◆ Collected data:
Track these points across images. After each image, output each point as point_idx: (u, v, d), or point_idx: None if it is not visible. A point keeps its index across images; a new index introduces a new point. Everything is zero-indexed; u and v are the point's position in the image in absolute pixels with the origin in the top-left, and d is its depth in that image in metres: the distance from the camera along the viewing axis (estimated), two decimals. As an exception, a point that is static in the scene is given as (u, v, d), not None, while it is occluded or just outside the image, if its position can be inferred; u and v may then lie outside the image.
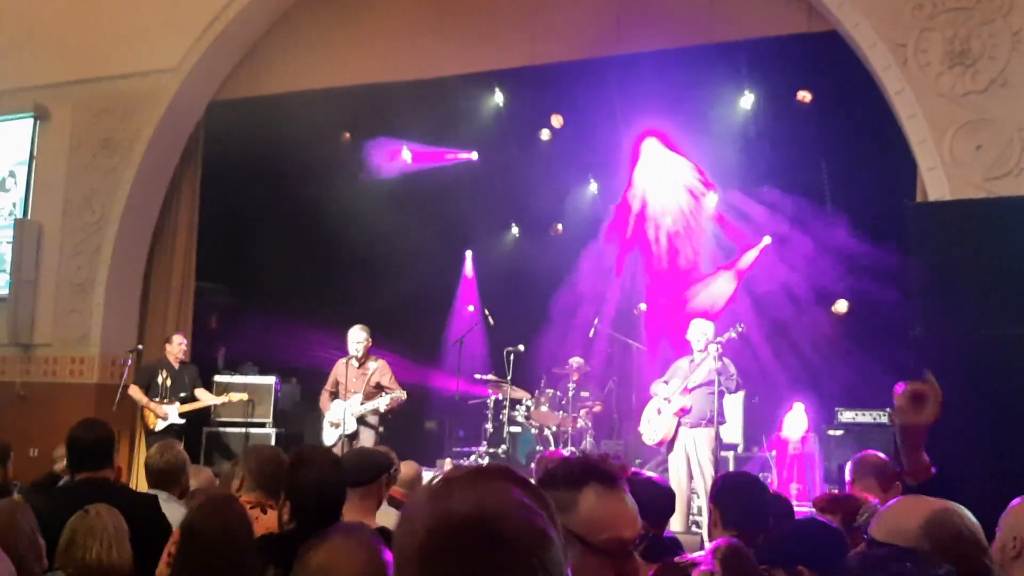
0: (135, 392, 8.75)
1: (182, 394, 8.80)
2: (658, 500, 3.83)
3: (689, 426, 7.75)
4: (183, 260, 10.08)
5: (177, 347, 8.95)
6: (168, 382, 8.83)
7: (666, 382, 8.03)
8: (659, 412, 7.89)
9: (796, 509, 4.86)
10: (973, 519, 2.17)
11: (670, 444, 7.81)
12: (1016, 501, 3.13)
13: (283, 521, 3.15)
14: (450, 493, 1.10)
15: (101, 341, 9.49)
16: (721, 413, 7.83)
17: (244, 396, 9.05)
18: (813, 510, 4.49)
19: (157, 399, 8.71)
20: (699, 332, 7.94)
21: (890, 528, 2.16)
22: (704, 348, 7.82)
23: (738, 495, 3.62)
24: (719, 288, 10.76)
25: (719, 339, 7.79)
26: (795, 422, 9.24)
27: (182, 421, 8.72)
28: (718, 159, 10.12)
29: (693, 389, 7.76)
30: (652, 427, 7.92)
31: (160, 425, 8.63)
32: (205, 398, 8.98)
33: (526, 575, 1.06)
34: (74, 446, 4.09)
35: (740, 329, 7.91)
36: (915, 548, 2.07)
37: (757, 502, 3.63)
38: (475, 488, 1.10)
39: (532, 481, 1.17)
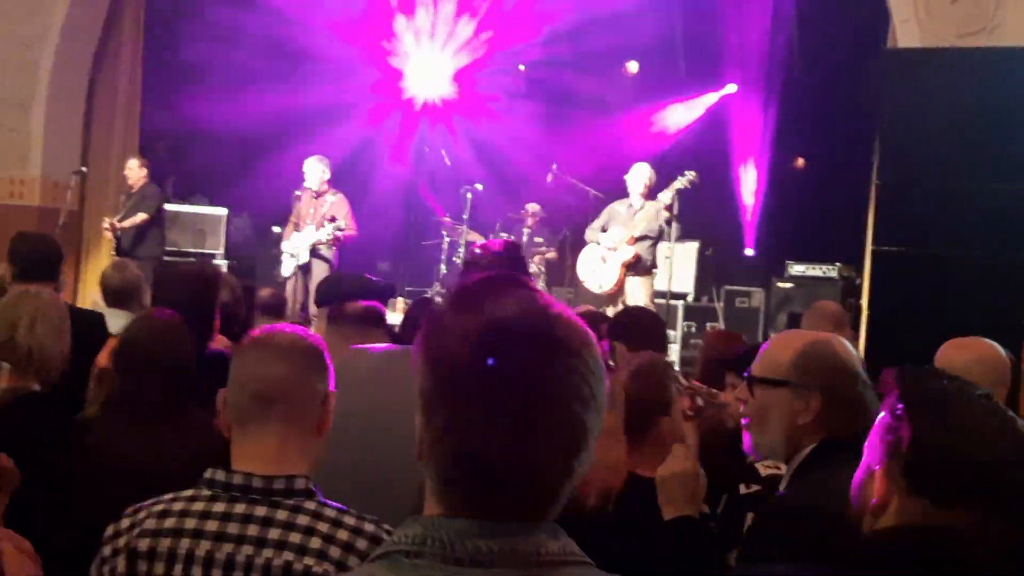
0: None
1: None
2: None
3: (631, 275, 7.79)
4: (129, 79, 9.62)
5: (127, 171, 8.78)
6: (122, 205, 8.78)
7: (603, 229, 7.97)
8: (604, 260, 7.88)
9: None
10: (849, 348, 2.14)
11: (615, 294, 7.86)
12: (948, 348, 3.17)
13: None
14: (482, 303, 1.04)
15: (42, 162, 9.12)
16: (656, 261, 7.90)
17: (141, 217, 8.61)
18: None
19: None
20: (641, 177, 7.82)
21: (764, 363, 2.14)
22: (645, 194, 7.76)
23: (633, 325, 3.75)
24: (677, 117, 10.70)
25: (672, 187, 7.72)
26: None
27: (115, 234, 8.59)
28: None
29: (640, 239, 7.74)
30: (597, 276, 7.91)
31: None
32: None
33: (577, 376, 1.03)
34: (19, 256, 3.93)
35: (692, 178, 7.80)
36: (784, 380, 2.07)
37: (653, 325, 3.77)
38: (507, 295, 1.05)
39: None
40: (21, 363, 2.88)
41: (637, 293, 7.74)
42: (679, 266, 8.65)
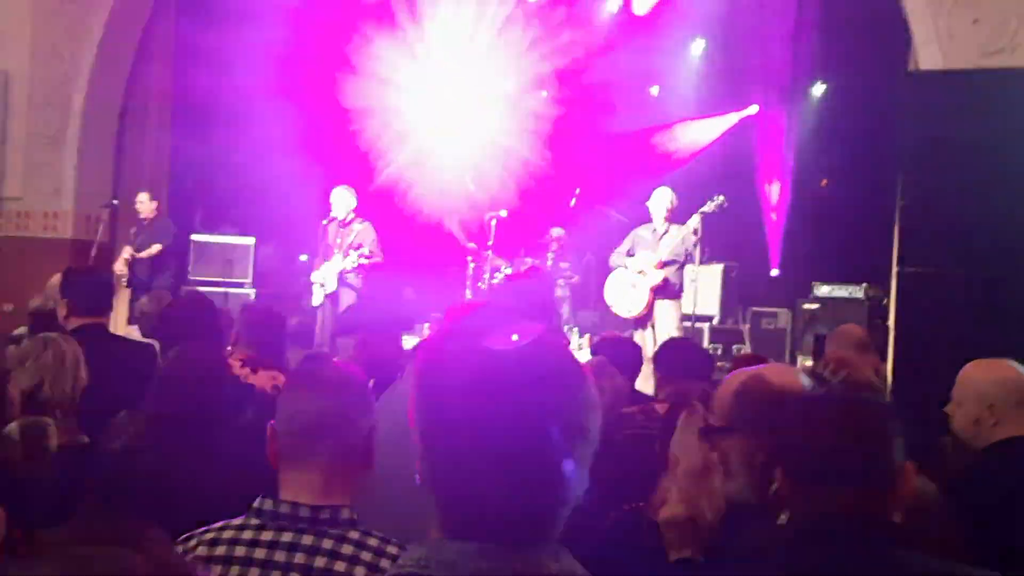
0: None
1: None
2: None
3: (660, 299, 7.81)
4: (158, 113, 9.84)
5: (139, 205, 9.08)
6: (133, 237, 9.05)
7: (629, 253, 8.00)
8: (633, 285, 7.90)
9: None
10: (789, 376, 2.11)
11: (645, 317, 7.88)
12: (970, 369, 3.15)
13: None
14: (474, 334, 1.07)
15: (75, 196, 9.30)
16: (683, 284, 7.93)
17: (156, 248, 8.92)
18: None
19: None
20: (663, 202, 7.87)
21: (713, 412, 2.12)
22: (668, 218, 7.82)
23: (672, 354, 3.83)
24: (699, 138, 10.73)
25: (701, 211, 7.75)
26: None
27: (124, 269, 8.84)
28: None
29: (668, 263, 7.77)
30: (628, 300, 7.93)
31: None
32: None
33: (566, 408, 1.05)
34: (71, 291, 3.95)
35: (721, 202, 7.83)
36: (729, 427, 2.05)
37: (690, 357, 3.83)
38: (499, 327, 1.08)
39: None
40: (45, 413, 2.92)
41: (667, 317, 7.75)
42: (704, 289, 8.67)
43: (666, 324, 7.73)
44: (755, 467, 2.05)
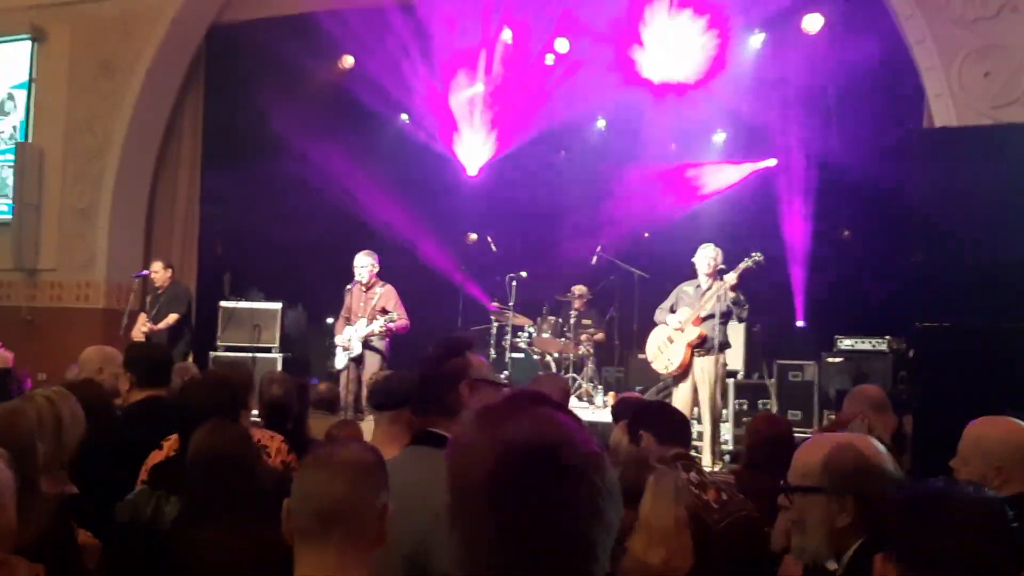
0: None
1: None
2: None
3: (699, 354, 7.77)
4: (187, 184, 10.10)
5: (154, 274, 9.10)
6: (148, 305, 9.07)
7: (672, 309, 7.99)
8: (671, 341, 7.87)
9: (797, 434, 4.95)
10: (876, 448, 2.22)
11: (682, 373, 7.83)
12: (976, 427, 3.13)
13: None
14: (501, 422, 1.13)
15: (107, 266, 9.55)
16: (726, 340, 7.87)
17: (173, 317, 8.90)
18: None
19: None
20: (706, 259, 7.88)
21: (797, 470, 2.23)
22: (712, 274, 7.79)
23: (663, 419, 3.84)
24: (718, 177, 10.78)
25: (739, 268, 7.71)
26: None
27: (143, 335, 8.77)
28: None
29: (706, 319, 7.73)
30: (665, 356, 7.88)
31: None
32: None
33: (590, 498, 1.10)
34: (136, 364, 4.13)
35: (758, 259, 7.79)
36: (818, 487, 2.15)
37: (681, 423, 3.87)
38: (525, 416, 1.13)
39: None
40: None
41: (705, 372, 7.69)
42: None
43: (705, 380, 7.67)
44: (836, 529, 2.15)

◆ Aim of the task:
Any picture among the entries must be skipped; copy all else exactly.

◆ Result of this task:
Track these points across images. After each image, output each point as point_idx: (u, v, d), or point_idx: None if it is not visible. A point keeps its index across images; a new index introduces a new point. Everything is zero-indexed; u and v are the point's position in the image in absolute pixels with the origin in the top-left, and d is its depth in that image in metres: the distance from the camera along the viewing axis (estimated), two decimals. As an exception, a point that is static in the scene is given as (u, v, d), not None, while it is occluded or just outside the image, if its position can be inferred; u and v may then lie outside the image.
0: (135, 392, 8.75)
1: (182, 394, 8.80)
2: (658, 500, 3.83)
3: (689, 426, 7.75)
4: (183, 260, 10.08)
5: (177, 347, 8.95)
6: (168, 382, 8.83)
7: (666, 382, 8.03)
8: (659, 412, 7.89)
9: (796, 509, 4.86)
10: (973, 519, 2.17)
11: (670, 444, 7.81)
12: (1016, 501, 3.13)
13: (283, 521, 3.15)
14: (450, 493, 1.10)
15: (101, 341, 9.49)
16: (721, 413, 7.83)
17: (244, 396, 9.05)
18: (813, 510, 4.49)
19: (157, 399, 8.71)
20: (699, 332, 7.94)
21: (890, 528, 2.16)
22: (704, 348, 7.82)
23: (738, 495, 3.62)
24: (719, 288, 10.76)
25: (719, 339, 7.79)
26: (795, 422, 9.24)
27: (182, 421, 8.72)
28: (718, 159, 10.12)
29: (693, 389, 7.76)
30: (652, 427, 7.92)
31: (160, 425, 8.63)
32: (205, 398, 8.98)
33: (526, 575, 1.06)
34: (74, 446, 4.09)
35: (740, 329, 7.91)
36: (915, 548, 2.07)
37: (757, 502, 3.63)
38: (475, 488, 1.10)
39: (532, 481, 1.17)
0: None
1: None
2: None
3: (631, 275, 7.79)
4: (129, 79, 9.62)
5: (127, 171, 8.78)
6: (122, 205, 8.78)
7: (603, 229, 7.97)
8: (604, 260, 7.88)
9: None
10: (849, 348, 2.14)
11: (615, 294, 7.86)
12: (948, 348, 3.17)
13: None
14: (482, 303, 1.04)
15: (42, 162, 9.12)
16: (656, 261, 7.90)
17: (141, 217, 8.61)
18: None
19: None
20: (641, 177, 7.82)
21: (764, 363, 2.14)
22: (645, 194, 7.76)
23: (633, 325, 3.75)
24: (677, 117, 10.70)
25: (672, 187, 7.72)
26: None
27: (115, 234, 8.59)
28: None
29: (640, 239, 7.74)
30: (597, 276, 7.91)
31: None
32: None
33: (577, 376, 1.03)
34: (19, 256, 3.93)
35: (692, 178, 7.80)
36: (784, 380, 2.07)
37: (653, 325, 3.77)
38: (507, 295, 1.05)
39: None
40: (21, 363, 2.88)
41: (637, 293, 7.74)
42: (679, 266, 8.65)
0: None
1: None
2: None
3: (660, 299, 7.81)
4: (158, 113, 9.84)
5: (139, 205, 9.08)
6: (133, 237, 9.05)
7: (629, 253, 8.00)
8: (633, 285, 7.90)
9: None
10: (789, 376, 2.11)
11: (645, 317, 7.88)
12: (970, 369, 3.15)
13: None
14: (474, 334, 1.07)
15: (75, 196, 9.30)
16: (683, 284, 7.93)
17: (156, 248, 8.92)
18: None
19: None
20: (663, 202, 7.87)
21: (713, 412, 2.12)
22: (668, 218, 7.82)
23: (672, 354, 3.83)
24: (699, 138, 10.73)
25: (701, 211, 7.75)
26: None
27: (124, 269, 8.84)
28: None
29: (668, 263, 7.77)
30: (628, 300, 7.93)
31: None
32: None
33: (566, 408, 1.05)
34: (71, 291, 3.95)
35: (721, 202, 7.83)
36: (729, 427, 2.05)
37: (690, 357, 3.83)
38: (499, 327, 1.08)
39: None
40: (45, 413, 2.92)
41: (667, 317, 7.75)
42: (704, 289, 8.67)
43: (666, 324, 7.73)
44: (755, 467, 2.05)
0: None
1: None
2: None
3: (699, 354, 7.77)
4: (187, 184, 10.10)
5: (154, 274, 9.10)
6: (148, 305, 9.07)
7: (672, 309, 7.99)
8: (671, 341, 7.87)
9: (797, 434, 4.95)
10: (876, 448, 2.22)
11: (682, 373, 7.83)
12: (976, 427, 3.13)
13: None
14: (501, 422, 1.13)
15: (107, 266, 9.55)
16: (726, 340, 7.87)
17: (173, 317, 8.90)
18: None
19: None
20: (706, 259, 7.88)
21: (797, 470, 2.23)
22: (712, 274, 7.79)
23: (663, 419, 3.84)
24: (718, 177, 10.78)
25: (739, 268, 7.71)
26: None
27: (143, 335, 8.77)
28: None
29: (706, 319, 7.73)
30: (665, 356, 7.88)
31: None
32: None
33: (590, 498, 1.10)
34: (136, 364, 4.13)
35: (758, 259, 7.79)
36: (818, 487, 2.15)
37: (681, 423, 3.87)
38: (525, 416, 1.13)
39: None
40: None
41: (705, 372, 7.69)
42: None
43: (705, 380, 7.67)
44: (836, 529, 2.15)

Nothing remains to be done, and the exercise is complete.